- Stated goal 1 -
According to the teaching essay, what grade did Tamara pull her C average up to?

┌─ Excerpt

By learning how to gain the respect and trust of my students, I dismantled the greatest barrier between us. In stark contrast to my college experiences, there was no inherent respect or trust between student and teacher in my classroom. My students' grades reflected this unhealthy environment: I presented the same material again and again, but saw no improvement in test scores. Without the trust of my students, academic progress was impossible. Finally, a breakthrough came in October. I assigned morning detention to Tamara, a student who habitually caused disruptions in class. The next morning, she arrived fifteen minutes late. Red-faced with anger, I threatened to make her come back another day. As tears formed in the corners of her eyes, she explained that she had been kicked out of her mom's house the previous day and was now living over an hour away in the cab of her dad's truck. As I listened, my anger was quickly replaced by respect for her hardships. My empathy changed our relationship: we respected each other. I never had a problem from her again, and she pulled her C average up to a B plus. I now realize the importance of knowing my students personally. This personal relationship is necessary for a professional relationship.
Although I was rewarded for the time I invested in my students, the process was initially discouraging. Teaching is not the gratifying world of instant rewards to which I was accustomed. As a former student, I received instant feedback on my work: I turned in a project, and by the next week I had my grade. But during the first months of school, I heard few words of encouragement. Was I making a difference to my students? After a year I finally got the "grade" I wanted: my students performed admirably on the standardized End-Of-Course Test. But my gratification comes not from test scores; it comes from knowing that I have made an impact upon a handful of children who, like Tamara, did not have very many people on their side.

└─

- Stated goal 2 -
Copy everything in the records from the line containing "island: Aldabra Atoll" down to the line containing "order: Fabales", including both of those lines.

┌─ Records for the exercise

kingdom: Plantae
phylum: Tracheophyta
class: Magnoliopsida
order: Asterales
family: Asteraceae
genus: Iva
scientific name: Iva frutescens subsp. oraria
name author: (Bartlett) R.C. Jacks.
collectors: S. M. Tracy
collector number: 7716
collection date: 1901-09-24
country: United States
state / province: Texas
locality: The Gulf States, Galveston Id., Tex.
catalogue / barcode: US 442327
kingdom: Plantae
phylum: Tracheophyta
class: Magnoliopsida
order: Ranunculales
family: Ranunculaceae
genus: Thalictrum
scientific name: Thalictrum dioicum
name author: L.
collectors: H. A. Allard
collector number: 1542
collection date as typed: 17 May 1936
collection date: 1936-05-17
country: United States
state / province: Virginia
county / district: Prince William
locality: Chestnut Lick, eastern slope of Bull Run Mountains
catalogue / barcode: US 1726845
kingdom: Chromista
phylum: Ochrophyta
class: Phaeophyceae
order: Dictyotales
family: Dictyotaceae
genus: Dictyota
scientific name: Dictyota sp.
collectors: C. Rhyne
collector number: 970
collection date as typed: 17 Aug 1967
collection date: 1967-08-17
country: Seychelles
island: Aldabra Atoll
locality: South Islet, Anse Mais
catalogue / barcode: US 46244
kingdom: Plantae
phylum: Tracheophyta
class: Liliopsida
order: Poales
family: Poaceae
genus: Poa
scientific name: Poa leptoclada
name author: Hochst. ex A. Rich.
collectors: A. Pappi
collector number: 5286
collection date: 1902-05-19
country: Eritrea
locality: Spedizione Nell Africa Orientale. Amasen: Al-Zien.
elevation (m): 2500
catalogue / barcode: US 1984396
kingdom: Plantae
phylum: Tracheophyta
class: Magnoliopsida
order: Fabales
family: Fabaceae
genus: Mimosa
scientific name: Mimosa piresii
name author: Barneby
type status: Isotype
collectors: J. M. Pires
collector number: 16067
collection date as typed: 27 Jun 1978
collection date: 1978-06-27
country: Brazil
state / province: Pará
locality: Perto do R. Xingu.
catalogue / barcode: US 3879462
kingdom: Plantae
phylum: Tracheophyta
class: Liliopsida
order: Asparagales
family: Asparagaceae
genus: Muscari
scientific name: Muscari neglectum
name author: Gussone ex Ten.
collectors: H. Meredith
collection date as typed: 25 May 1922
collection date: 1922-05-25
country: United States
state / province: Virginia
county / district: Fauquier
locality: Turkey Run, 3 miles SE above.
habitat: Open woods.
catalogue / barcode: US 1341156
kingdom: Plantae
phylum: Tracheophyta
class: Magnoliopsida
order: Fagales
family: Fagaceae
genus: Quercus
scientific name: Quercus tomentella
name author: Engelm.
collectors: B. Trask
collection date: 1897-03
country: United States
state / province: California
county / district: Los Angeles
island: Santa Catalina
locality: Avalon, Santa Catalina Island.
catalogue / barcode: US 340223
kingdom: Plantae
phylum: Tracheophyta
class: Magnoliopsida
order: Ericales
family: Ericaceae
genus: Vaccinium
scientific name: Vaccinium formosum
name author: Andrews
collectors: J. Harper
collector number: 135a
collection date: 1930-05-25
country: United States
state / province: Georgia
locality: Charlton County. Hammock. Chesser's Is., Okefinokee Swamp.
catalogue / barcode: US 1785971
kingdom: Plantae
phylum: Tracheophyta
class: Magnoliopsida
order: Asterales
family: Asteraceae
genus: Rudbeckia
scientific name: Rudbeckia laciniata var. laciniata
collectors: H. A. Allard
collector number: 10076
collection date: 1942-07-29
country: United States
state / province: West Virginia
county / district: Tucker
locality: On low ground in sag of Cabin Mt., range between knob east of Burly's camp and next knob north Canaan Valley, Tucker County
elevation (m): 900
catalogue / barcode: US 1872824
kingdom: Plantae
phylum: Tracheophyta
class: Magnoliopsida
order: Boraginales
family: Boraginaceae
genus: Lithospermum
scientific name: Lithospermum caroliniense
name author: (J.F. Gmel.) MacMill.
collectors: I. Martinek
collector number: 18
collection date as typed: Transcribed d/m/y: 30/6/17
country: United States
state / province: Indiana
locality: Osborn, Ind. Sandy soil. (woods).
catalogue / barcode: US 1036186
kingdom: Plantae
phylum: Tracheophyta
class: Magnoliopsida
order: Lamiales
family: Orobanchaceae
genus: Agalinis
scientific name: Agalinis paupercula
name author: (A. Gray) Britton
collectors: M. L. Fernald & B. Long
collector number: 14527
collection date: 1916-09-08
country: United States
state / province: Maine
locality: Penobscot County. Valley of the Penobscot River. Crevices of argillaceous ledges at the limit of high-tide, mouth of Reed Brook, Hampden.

└─

- Correct result 1 -
A B plus.

- Correct result 2 -
island: Aldabra Atoll
locality: South Islet, Anse Mais
catalogue / barcode: US 46244
kingdom: Plantae
phylum: Tracheophyta
class: Liliopsida
order: Poales
family: Poaceae
genus: Poa
scientific name: Poa leptoclada
name author: Hochst. ex A. Rich.
collectors: A. Pappi
collector number: 5286
collection date: 1902-05-19
country: Eritrea
locality: Spedizione Nell Africa Orientale. Amasen: Al-Zien.
elevation (m): 2500
catalogue / barcode: US 1984396
kingdom: Plantae
phylum: Tracheophyta
class: Magnoliopsida
order: Fabales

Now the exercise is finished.